As published in the Providence Sunday Journal, August 20, 2017.
The day Dad moved out of our family’s red bungalow in Providence, my mother handed me a letter written in his familiar hand.
The first line made my 9-year-old eyes well up: “Ever since you were a baby, I have marveled at how happy I was to be with you.” The second paragraph provided details I would someday understand: “The court has said I can’t be with you all the time. I don’t think Mommy was happy about this, but I didn’t help her make any other choice.” And toward the end, Dad made a request that would shape the rest of my childhood: “Continue to be good to little James. He’s the nicest little boy in the world. It’s very important to me that you be a good big brother to your little brother.”
My father had left a letter for my 12-year-old brother, Rob, too. But I doubted there was one for James — he was only 3.
My younger brother and I shared a room, and at night I would climb into his bed if the wind howled or we heard strange noises outside. At age 4 or 5, he asked me why Dad didn’t live with us, and I did my best to explain.
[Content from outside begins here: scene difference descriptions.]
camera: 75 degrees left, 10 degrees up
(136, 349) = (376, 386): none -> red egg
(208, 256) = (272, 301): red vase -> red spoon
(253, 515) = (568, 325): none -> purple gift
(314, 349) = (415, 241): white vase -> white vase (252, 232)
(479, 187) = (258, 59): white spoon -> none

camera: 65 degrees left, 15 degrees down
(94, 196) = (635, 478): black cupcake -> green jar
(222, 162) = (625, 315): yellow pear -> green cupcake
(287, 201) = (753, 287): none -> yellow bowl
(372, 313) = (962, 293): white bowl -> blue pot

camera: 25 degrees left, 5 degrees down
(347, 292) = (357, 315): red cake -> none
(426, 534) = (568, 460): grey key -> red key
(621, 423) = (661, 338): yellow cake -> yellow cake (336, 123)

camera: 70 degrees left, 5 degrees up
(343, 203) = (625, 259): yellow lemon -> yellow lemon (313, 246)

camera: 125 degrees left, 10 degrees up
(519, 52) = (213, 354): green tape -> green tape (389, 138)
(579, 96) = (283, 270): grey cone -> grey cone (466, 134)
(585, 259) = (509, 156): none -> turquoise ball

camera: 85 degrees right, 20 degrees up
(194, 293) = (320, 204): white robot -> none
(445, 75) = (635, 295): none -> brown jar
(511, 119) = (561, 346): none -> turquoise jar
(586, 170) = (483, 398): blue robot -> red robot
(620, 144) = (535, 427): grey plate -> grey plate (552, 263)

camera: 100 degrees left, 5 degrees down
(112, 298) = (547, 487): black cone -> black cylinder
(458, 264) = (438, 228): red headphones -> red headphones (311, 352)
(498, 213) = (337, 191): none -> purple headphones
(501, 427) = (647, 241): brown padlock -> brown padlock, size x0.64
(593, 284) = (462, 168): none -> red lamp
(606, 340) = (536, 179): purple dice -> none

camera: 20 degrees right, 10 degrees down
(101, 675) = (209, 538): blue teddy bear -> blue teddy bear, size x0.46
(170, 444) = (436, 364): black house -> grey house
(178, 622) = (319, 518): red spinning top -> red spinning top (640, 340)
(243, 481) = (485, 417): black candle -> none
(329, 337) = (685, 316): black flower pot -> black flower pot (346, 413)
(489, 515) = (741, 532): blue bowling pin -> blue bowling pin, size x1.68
The question underscored how different James’ experience of the divorce was from Rob’s and mine. For us, there was a before and after; for him, there was only Dad’s absence, which became more pronounced once my father’s unpredictable Saturday visitations stopped altogether.
Rob and I managed to maintain relationships with our father as we grew older, but James, by his teenage years, had virtually no contact with him. When my younger brother enlisted in the Coast Guard right out of high school, my father, a former Marine, learned about it from me. Several months later, I gave Dad James’ boot camp graduation photo, which he framed and set by his TV. My brother’s crisp uniform and stern look made it clear he was “little James” no more.
James was assigned to the Point Charles, an 82-foot cutter stationed at Cape Canaveral, in Florida. On calls home, his stories about perilous rescues and high-speed chases made my mother proud and uneasy. She was less concerned about his boat’s security patrols just off the Florida coast prior to NASA’s space shuttle launches.
James took part in 11 shuttle liftoffs and, in January 1986, was deployed for his 12th when the Point Charles blew an engine en route to its position several miles offshore. The captain was ordered to limp on to Jacksonville, and the Point Charles was replaced by the Point Roberts for the impending launch of Challenger.
James would later say he was thankful not to have been an eyewitness to the space shuttle disintegrating in the sky.
Wreckage from the Challenger was retrieved from the Atlantic Ocean by a flotilla of Coast Guard and Navy vessels. With the Point Charles disabled, James and his fellow crew members had the solemn task of collecting debris that washed ashore.
On Feb. 5, eight days after the tragedy, The Providence Journal published reactions from its readers, one of which came from my father:
“With the media coverage attendant to the Challenger disaster, a thankless task may have gone overlooked by many Americans; namely, the sea-air rescue men and women, particularly the Coast Guard, working at the impact area off Cape Canaveral. Theirs is a useful, necessary, dangerous, lonely and, at times, distasteful mission. They do our dirty work quite well, I might add.”
My mother clipped the section from the paper and, after highlighting my father’s letter, sent it off to James. On his next call home, my brother thanked her. “Dad got it right,” he said.
Seventeen years earlier, Rob and I had gotten our letters; now James had his. It was as close to reconnecting as he and my father would come.
To this day, James keeps Dad’s letter, creased and yellowing, tucked away in a lockbox.